Detail of a drawing by Ben Sack

Austin R. Pick
The Young Prospectors

Short fiction first published in the online literary journal Metazen, February 2013

A LITTLE TASTE

Jules teased open a plastic bag while Transen gathered up the remaining bread, a jumbled assortment of odd-shaped miniature loaves resembling flying saucers, bulbous mushrooms and puckered shrunken heads, Transen providing these descriptions as he sank each roll free-throw style into the now-moving target in Jules' hands, the two dodging around a waiter as he glided between them into the kitchen, shielding himself with a tray. Having thus bagged and thereby liberated the leftovers, the boys tipped imaginary hats to the cherubic faces of the dishwashers, hovering in their round cloud of steam, and shouted general goodbyes before tumbling out into the sudden quiet and enfolding humidity of the city's expired night.

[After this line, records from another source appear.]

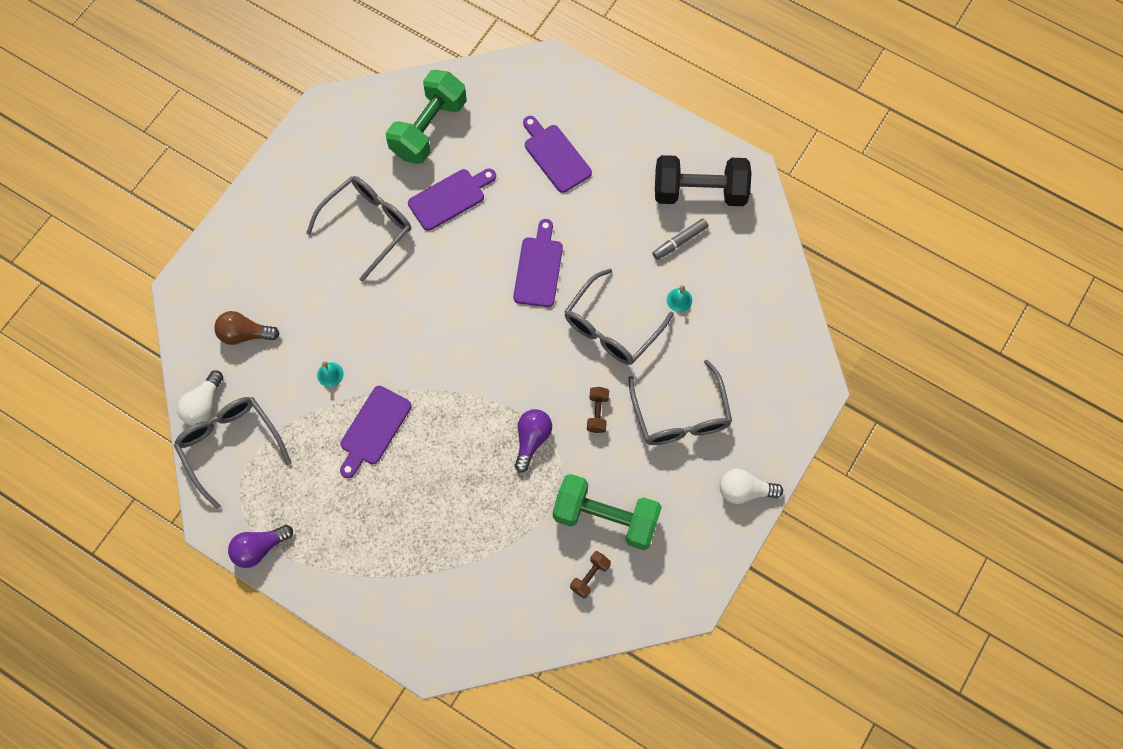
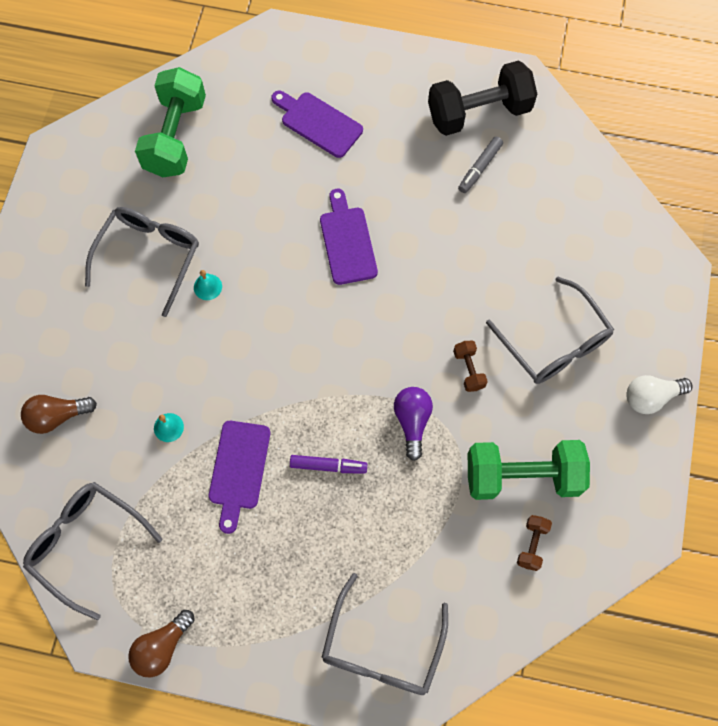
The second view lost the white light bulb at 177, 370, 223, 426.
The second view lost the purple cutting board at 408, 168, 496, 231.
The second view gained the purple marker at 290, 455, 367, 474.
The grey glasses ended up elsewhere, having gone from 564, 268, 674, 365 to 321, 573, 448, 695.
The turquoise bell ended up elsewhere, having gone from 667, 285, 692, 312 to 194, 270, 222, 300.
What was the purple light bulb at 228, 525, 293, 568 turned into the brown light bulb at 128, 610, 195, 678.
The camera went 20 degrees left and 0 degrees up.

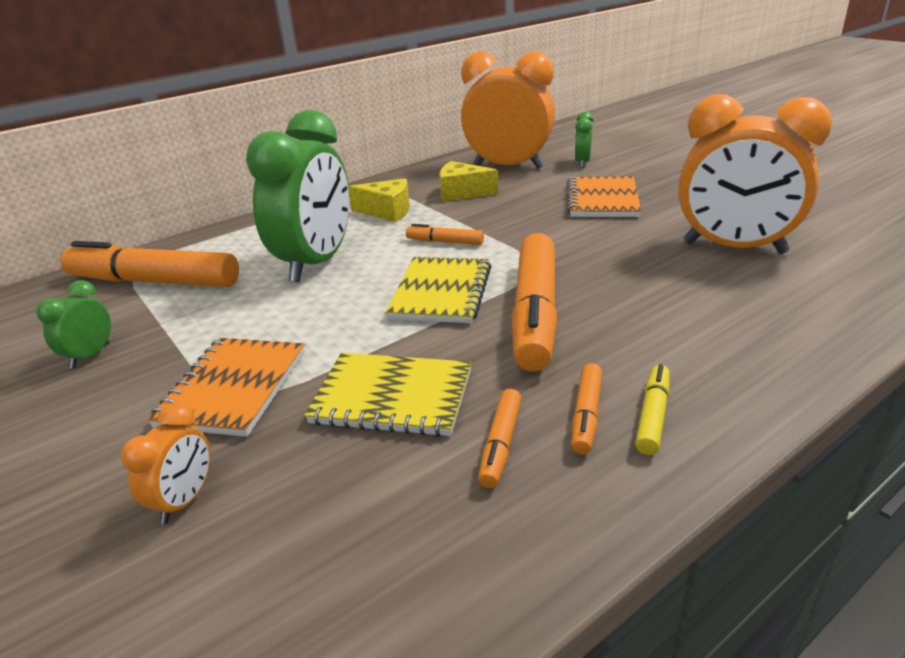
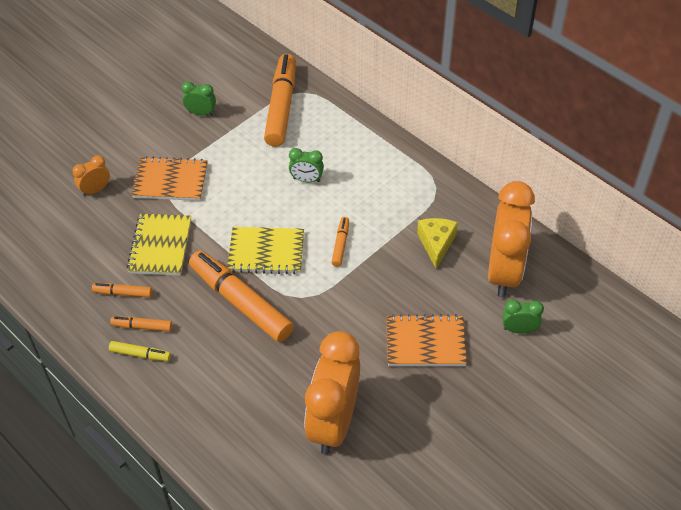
The second view lost the yellow cheese at 349, 178, 410, 222.
The orange clock at 121, 403, 211, 524 ended up facing another way, 135 degrees clockwise from before.
The orange marker at 512, 233, 558, 372 ended up facing another way, 45 degrees clockwise from before.
The size of the green clock at 246, 110, 349, 282 changed by a factor of 0.44.
The camera went 80 degrees right and 20 degrees up.

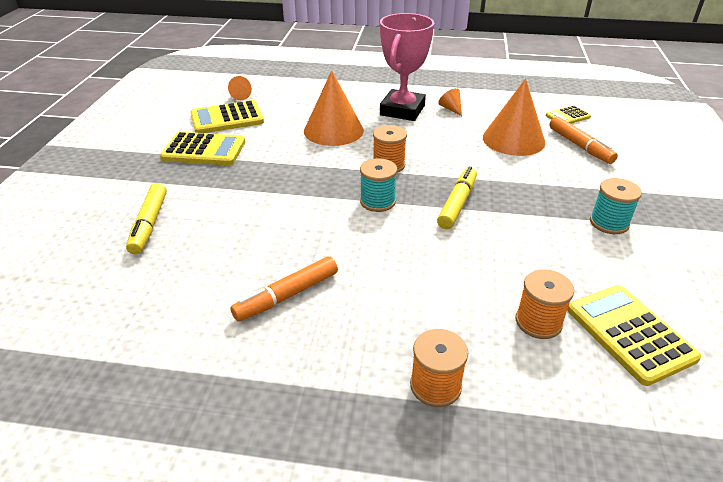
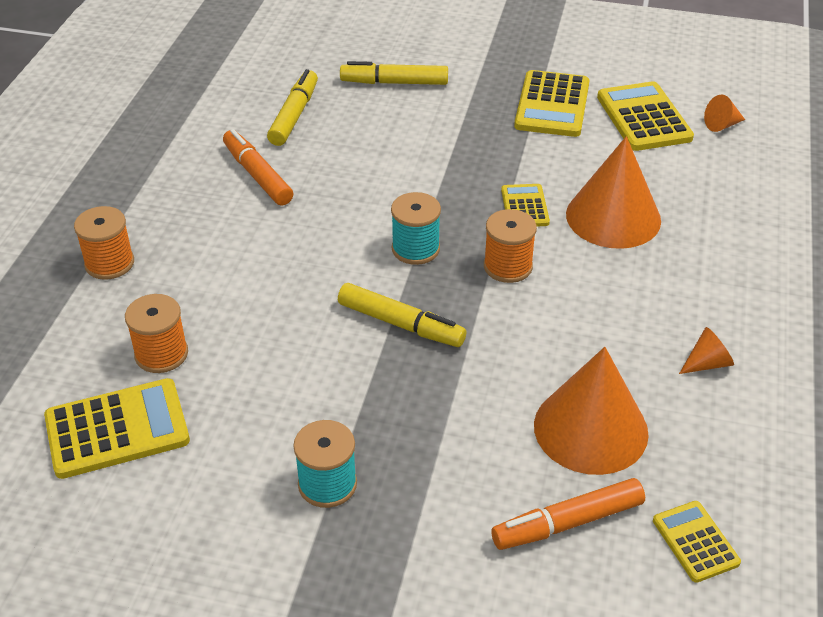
The second view lost the pink trophy at 380, 13, 434, 121.
The second view gained the yellow marker at 267, 69, 318, 146.
The second view gained the yellow calculator at 501, 184, 550, 226.
The camera went 95 degrees right and 5 degrees up.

Like all busboys, Transen and Jules subsisted largely on restaurant surplus, and were in fact now half-drunk on a florid mixture of leftover wine, but had that summer developed an unspoken ritual of saving their salvaged dinner rolls for the homeless. Skirting dawn's encroaching rim as they journeyed homeward, the two friends inevitably encountered numerous shrouded forms along the uneven sidewalks and sagging park benches of their shifting nocturnal routes. They'd begun handing out the gourmet buns in a spirit of subversive enterprise and an earnest generosity that was, perhaps, talismanic as well.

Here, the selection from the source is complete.